Task prompt
Would you return all of this data exactly, leaving nothing out?

Exercise material
^^^^^^^^^^^^^^^^
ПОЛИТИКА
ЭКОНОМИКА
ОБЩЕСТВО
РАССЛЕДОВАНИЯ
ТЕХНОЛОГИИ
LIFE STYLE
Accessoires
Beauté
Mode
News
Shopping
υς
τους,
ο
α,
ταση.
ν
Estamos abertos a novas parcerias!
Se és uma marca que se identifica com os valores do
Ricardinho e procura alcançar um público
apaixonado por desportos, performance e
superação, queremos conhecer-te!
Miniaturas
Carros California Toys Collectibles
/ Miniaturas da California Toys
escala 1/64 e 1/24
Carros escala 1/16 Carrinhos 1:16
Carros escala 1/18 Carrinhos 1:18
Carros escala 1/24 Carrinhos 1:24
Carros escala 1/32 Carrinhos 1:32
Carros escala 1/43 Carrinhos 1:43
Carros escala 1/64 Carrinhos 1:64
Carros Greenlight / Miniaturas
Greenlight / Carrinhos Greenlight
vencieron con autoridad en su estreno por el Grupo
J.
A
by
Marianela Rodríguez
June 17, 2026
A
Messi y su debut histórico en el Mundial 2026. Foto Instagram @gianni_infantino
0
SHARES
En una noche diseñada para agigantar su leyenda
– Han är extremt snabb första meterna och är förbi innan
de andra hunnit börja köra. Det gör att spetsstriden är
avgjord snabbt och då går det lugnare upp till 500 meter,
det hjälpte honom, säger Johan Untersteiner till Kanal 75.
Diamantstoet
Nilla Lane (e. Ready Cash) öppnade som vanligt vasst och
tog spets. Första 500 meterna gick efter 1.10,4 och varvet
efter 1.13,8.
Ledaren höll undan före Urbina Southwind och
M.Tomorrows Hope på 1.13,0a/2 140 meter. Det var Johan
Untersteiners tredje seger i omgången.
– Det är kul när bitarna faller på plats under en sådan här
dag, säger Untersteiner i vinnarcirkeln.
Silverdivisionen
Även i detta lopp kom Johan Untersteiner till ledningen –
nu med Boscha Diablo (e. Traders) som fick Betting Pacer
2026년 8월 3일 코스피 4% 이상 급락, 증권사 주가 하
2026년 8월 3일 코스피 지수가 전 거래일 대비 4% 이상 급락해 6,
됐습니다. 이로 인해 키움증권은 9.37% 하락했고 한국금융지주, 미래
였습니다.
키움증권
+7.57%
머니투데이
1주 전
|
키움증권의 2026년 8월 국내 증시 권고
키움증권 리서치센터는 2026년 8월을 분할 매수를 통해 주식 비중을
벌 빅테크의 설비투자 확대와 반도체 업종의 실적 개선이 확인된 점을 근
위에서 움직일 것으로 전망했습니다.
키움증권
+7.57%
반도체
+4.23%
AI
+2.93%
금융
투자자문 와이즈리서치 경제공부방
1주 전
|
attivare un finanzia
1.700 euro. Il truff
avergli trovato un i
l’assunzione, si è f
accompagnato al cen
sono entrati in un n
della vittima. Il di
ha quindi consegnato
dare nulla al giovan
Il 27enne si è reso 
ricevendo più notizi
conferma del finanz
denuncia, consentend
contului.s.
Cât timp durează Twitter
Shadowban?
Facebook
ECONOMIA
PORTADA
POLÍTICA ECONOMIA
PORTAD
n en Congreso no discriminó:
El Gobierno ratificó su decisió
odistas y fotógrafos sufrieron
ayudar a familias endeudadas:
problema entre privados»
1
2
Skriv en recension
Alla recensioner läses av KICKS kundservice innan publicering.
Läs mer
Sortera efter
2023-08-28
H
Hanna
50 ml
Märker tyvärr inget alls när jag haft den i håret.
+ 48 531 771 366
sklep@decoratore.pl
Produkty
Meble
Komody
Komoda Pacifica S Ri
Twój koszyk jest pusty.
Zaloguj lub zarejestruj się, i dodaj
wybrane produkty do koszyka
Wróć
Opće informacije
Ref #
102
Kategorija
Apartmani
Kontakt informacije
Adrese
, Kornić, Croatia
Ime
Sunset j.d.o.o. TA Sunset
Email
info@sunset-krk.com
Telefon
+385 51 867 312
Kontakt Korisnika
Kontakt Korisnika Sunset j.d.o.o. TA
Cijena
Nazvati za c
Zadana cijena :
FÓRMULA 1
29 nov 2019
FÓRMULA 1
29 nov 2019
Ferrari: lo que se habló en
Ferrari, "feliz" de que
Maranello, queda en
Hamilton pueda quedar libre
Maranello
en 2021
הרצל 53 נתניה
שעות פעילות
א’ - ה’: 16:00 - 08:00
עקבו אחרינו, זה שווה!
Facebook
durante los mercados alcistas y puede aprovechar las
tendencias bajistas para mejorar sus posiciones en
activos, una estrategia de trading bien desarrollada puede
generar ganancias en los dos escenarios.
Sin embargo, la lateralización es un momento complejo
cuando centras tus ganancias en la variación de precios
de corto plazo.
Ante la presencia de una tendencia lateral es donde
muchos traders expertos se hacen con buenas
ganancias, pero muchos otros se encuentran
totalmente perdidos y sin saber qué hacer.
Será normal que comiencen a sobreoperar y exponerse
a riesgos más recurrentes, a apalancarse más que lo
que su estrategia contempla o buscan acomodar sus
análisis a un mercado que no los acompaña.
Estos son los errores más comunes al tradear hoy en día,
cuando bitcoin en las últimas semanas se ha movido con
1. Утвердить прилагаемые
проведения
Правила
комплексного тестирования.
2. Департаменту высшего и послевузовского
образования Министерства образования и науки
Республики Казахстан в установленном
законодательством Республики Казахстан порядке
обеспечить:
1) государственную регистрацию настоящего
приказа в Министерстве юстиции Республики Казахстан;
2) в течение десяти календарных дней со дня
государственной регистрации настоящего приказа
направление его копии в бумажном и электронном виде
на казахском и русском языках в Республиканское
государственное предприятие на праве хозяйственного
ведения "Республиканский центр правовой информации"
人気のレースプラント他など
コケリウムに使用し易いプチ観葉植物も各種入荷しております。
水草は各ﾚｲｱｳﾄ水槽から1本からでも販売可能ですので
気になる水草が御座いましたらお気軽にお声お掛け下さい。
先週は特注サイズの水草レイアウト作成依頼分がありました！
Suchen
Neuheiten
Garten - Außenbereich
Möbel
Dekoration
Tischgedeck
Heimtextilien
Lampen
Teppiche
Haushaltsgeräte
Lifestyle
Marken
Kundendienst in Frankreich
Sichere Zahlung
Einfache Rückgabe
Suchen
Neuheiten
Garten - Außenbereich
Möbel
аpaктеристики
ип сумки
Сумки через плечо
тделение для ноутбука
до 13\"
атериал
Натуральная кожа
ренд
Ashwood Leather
^^^^^^^^^^^^^^^^
The completed task
ПОЛИТИКА
ЭКОНОМИКА
ОБЩЕСТВО
РАССЛЕДОВАНИЯ
ТЕХНОЛОГИИ
LIFE STYLE
Accessoires
Beauté
Mode
News
Shopping
υς
τους,
ο
α,
ταση.
ν
Estamos abertos a novas parcerias!
Se és uma marca que se identifica com os valores do
Ricardinho e procura alcançar um público
apaixonado por desportos, performance e
superação, queremos conhecer-te!
Miniaturas
Carros California Toys Collectibles
/ Miniaturas da California Toys
escala 1/64 e 1/24
Carros escala 1/16 Carrinhos 1:16
Carros escala 1/18 Carrinhos 1:18
Carros escala 1/24 Carrinhos 1:24
Carros escala 1/32 Carrinhos 1:32
Carros escala 1/43 Carrinhos 1:43
Carros escala 1/64 Carrinhos 1:64
Carros Greenlight / Miniaturas
Greenlight / Carrinhos Greenlight
vencieron con autoridad en su estreno por el Grupo
J.
A
by
Marianela Rodríguez
June 17, 2026
A
Messi y su debut histórico en el Mundial 2026. Foto Instagram @gianni_infantino
0
SHARES
En una noche diseñada para agigantar su leyenda
– Han är extremt snabb första meterna och är förbi innan
de andra hunnit börja köra. Det gör att spetsstriden är
avgjord snabbt och då går det lugnare upp till 500 meter,
det hjälpte honom, säger Johan Untersteiner till Kanal 75.
Diamantstoet
Nilla Lane (e. Ready Cash) öppnade som vanligt vasst och
tog spets. Första 500 meterna gick efter 1.10,4 och varvet
efter 1.13,8.
Ledaren höll undan före Urbina Southwind och
M.Tomorrows Hope på 1.13,0a/2 140 meter. Det var Johan
Untersteiners tredje seger i omgången.
– Det är kul när bitarna faller på plats under en sådan här
dag, säger Untersteiner i vinnarcirkeln.
Silverdivisionen
Även i detta lopp kom Johan Untersteiner till ledningen –
nu med Boscha Diablo (e. Traders) som fick Betting Pacer
2026년 8월 3일 코스피 4% 이상 급락, 증권사 주가 하
2026년 8월 3일 코스피 지수가 전 거래일 대비 4% 이상 급락해 6,
됐습니다. 이로 인해 키움증권은 9.37% 하락했고 한국금융지주, 미래
였습니다.
키움증권
+7.57%
머니투데이
1주 전
|
키움증권의 2026년 8월 국내 증시 권고
키움증권 리서치센터는 2026년 8월을 분할 매수를 통해 주식 비중을
벌 빅테크의 설비투자 확대와 반도체 업종의 실적 개선이 확인된 점을 근
위에서 움직일 것으로 전망했습니다.
키움증권
+7.57%
반도체
+4.23%
AI
+2.93%
금융
투자자문 와이즈리서치 경제공부방
1주 전
|
attivare un finanzia
1.700 euro. Il truff
avergli trovato un i
l’assunzione, si è f
accompagnato al cen
sono entrati in un n
della vittima. Il di
ha quindi consegnato
dare nulla al giovan
Il 27enne si è reso 
ricevendo più notizi
conferma del finanz
denuncia, consentend
contului.s.
Cât timp durează Twitter
Shadowban?
Facebook
ECONOMIA
PORTADA
POLÍTICA ECONOMIA
PORTAD
n en Congreso no discriminó:
El Gobierno ratificó su decisió
odistas y fotógrafos sufrieron
ayudar a familias endeudadas:
problema entre privados»
1
2
Skriv en recension
Alla recensioner läses av KICKS kundservice innan publicering.
Läs mer
Sortera efter
2023-08-28
H
Hanna
50 ml
Märker tyvärr inget alls när jag haft den i håret.
+ 48 531 771 366
sklep@decoratore.pl
Produkty
Meble
Komody
Komoda Pacifica S Ri
Twój koszyk jest pusty.
Zaloguj lub zarejestruj się, i dodaj
wybrane produkty do koszyka
Wróć
Opće informacije
Ref #
102
Kategorija
Apartmani
Kontakt informacije
Adrese
, Kornić, Croatia
Ime
Sunset j.d.o.o. TA Sunset
Email
info@sunset-krk.com
Telefon
+385 51 867 312
Kontakt Korisnika
Kontakt Korisnika Sunset j.d.o.o. TA
Cijena
Nazvati za c
Zadana cijena :
FÓRMULA 1
29 nov 2019
FÓRMULA 1
29 nov 2019
Ferrari: lo que se habló en
Ferrari, "feliz" de que
Maranello, queda en
Hamilton pueda quedar libre
Maranello
en 2021
הרצל 53 נתניה
שעות פעילות
א’ - ה’: 16:00 - 08:00
עקבו אחרינו, זה שווה!
Facebook
durante los mercados alcistas y puede aprovechar las
tendencias bajistas para mejorar sus posiciones en
activos, una estrategia de trading bien desarrollada puede
generar ganancias en los dos escenarios.
Sin embargo, la lateralización es un momento complejo
cuando centras tus ganancias en la variación de precios
de corto plazo.
Ante la presencia de una tendencia lateral es donde
muchos traders expertos se hacen con buenas
ganancias, pero muchos otros se encuentran
totalmente perdidos y sin saber qué hacer.
Será normal que comiencen a sobreoperar y exponerse
a riesgos más recurrentes, a apalancarse más que lo
que su estrategia contempla o buscan acomodar sus
análisis a un mercado que no los acompaña.
Estos son los errores más comunes al tradear hoy en día,
cuando bitcoin en las últimas semanas se ha movido con
1. Утвердить прилагаемые
проведения
Правила
комплексного тестирования.
2. Департаменту высшего и послевузовского
образования Министерства образования и науки
Республики Казахстан в установленном
законодательством Республики Казахстан порядке
обеспечить:
1) государственную регистрацию настоящего
приказа в Министерстве юстиции Республики Казахстан;
2) в течение десяти календарных дней со дня
государственной регистрации настоящего приказа
направление его копии в бумажном и электронном виде
на казахском и русском языках в Республиканское
государственное предприятие на праве хозяйственного
ведения "Республиканский центр правовой информации"
人気のレースプラント他など
コケリウムに使用し易いプチ観葉植物も各種入荷しております。
水草は各ﾚｲｱｳﾄ水槽から1本からでも販売可能ですので
気になる水草が御座いましたらお気軽にお声お掛け下さい。
先週は特注サイズの水草レイアウト作成依頼分がありました！
Suchen
Neuheiten
Garten - Außenbereich
Möbel
Dekoration
Tischgedeck
Heimtextilien
Lampen
Teppiche
Haushaltsgeräte
Lifestyle
Marken
Kundendienst in Frankreich
Sichere Zahlung
Einfache Rückgabe
Suchen
Neuheiten
Garten - Außenbereich
Möbel
аpaктеристики
ип сумки
Сумки через плечо
тделение для ноутбука
до 13\"
атериал
Натуральная кожа
ренд
Ashwood Leather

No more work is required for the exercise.